◆ EXTRACT
• • • • • • •

The floors are reclaimed wood, taken from older buildings. They stand beneath energy-efficient compact fluorescent lighting and low-energy-emitting Pella windows, making the home a showcase for major environmental innovations. Here’s how other area specialists described the ways in which they are using these green woods, lights and appliances to make every day into Earth Day.

Hamp Townsend, Townsend Woods in Alexandria

“For the most environmentally appropriate woods, people are really looking for reclaimed woods like oak or pine that are being taken out of older buildings like abandoned mills or dilapidated old homes and used to make new floors. This provides more wood without cutting down trees to do it, and is a big trend in green building.

“I just did a house up near Marshall, Va. with flooring made from reclaimed antique heart-of-pine beams taken from an old textile mill. That antique heart-of-pine is often used in Old Town Alexandria” for an authentic 19th Century touch.

“Right now we are doing a job at 210 Pitt St. where we brought in heart-of-pine that was reclaimed from a South Carolina feed mill. The reclaimed wood is much more expensive because there is a lot of labor involved. You have to take a lot of nails out of it, for instance. Compared to the strip oak floors which you find in many homes, they are about twice as expensive, at $10 per square foot.

“Among the green woods, bamboo is popular because it is really a lot more like a weed, since it grows so quickly. Another is eucalyptus, which is the fastest growing tree in the world, reaching 30 feet in seven years. That keeps you from having to cut 200- to 300-year-old trees that take a long time to renew themselves.” 

Roger Vasilas owner of The Lamplighter in Alexandria

“There are some light-emitting diode bulbs that are even more efficient than the compact fluorescents, which about half of our clients are using now. Some people can’t stand the CFLs (because of the brightness) while others are switching their entire house to them. The LEDs are more expensive, but I think they will come down in price when the manufacturers make more of them.

“The LED is more like a normal light bulb because you can dim it. And it does not have that squiggle shape, which fluorescents need because they rely on the surface area. They are also much more efficient in using energy, but they are also more expensive, although the prices are coming down.” 

As it is, bulbs can cost around $50 for LED, $4 for CFL and $1.25 for the old incandescent classics. But the LEDs also last 50,000 hours, compared to 10,000 for CFL and 1,200 for incandescent. 

Consumers have another strong incentive to choose these energy efficient light bulbs over the old incandescent version. The Energy Independence and Security Act of 2007 requires all bulbs to use 70 percent less energy as of this year.

Sears department stores, with a Landmark Mall location

The Environmental Protection Agency has named Sears as its 2010 Energy Star Retail Partner of the Year. Bruce Johnson, the corporation’s interim chief president, responded, “We are pleased that our home-appliance business was able to increase sales of Energy Star-qualified products in a very challenging economy. Ninety-one perfect of our home electronics products were Energy Star-qualified.”

Claiming to sell more Energy-Star rated appliances than any other retailer, the corporation was also the first to sell 3.1 million worth of them, in 2008. Its Kenmore brand reportedly saved more than four billion gallons of water and $100 million.

In November, the company announced its new Kenmore Elite High Efficiency Front Load Laundry appliances. Available at the Landmark Mall location, these include the cold clean cycle, which uses 43 percent less energy.

In addition, Sears helps the purchasers qualify for federal energy department rebates. While the program has not yet begun in Virginia, Sears helped Georgia residents obtain rebates totaling more than $9 million. 

The rebate program requires the buyers to prove that they are replacing an existing appliance with the new purchase. Sears removes the older appliances for disposal in an environmentally friendly manner, thus providing yet another reason for their Department of Energy award.

• • • • • • •

◆ DATA EXTRACT
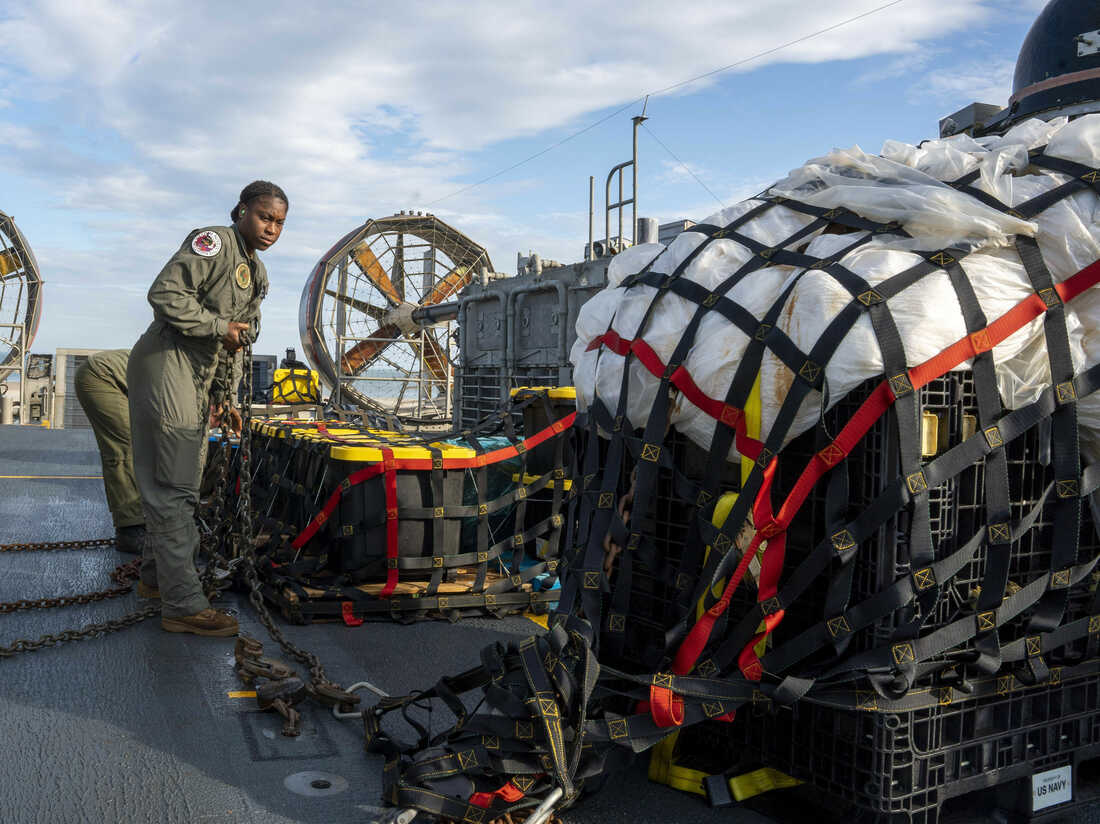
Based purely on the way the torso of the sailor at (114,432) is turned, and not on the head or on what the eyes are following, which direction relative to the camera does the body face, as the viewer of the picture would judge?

• • • • • • •

◆ AIM OF THE EXERCISE
Please list each type of light bulb that the article on green home products gives a price and a lifespan for, with both figures.

◆ EXERCISE RESPONSE
- LED: around $50, lasts 50,000 hours
- CFL: $4, lasts 10,000 hours
- Incandescent: $1.25, lasts 1,200 hours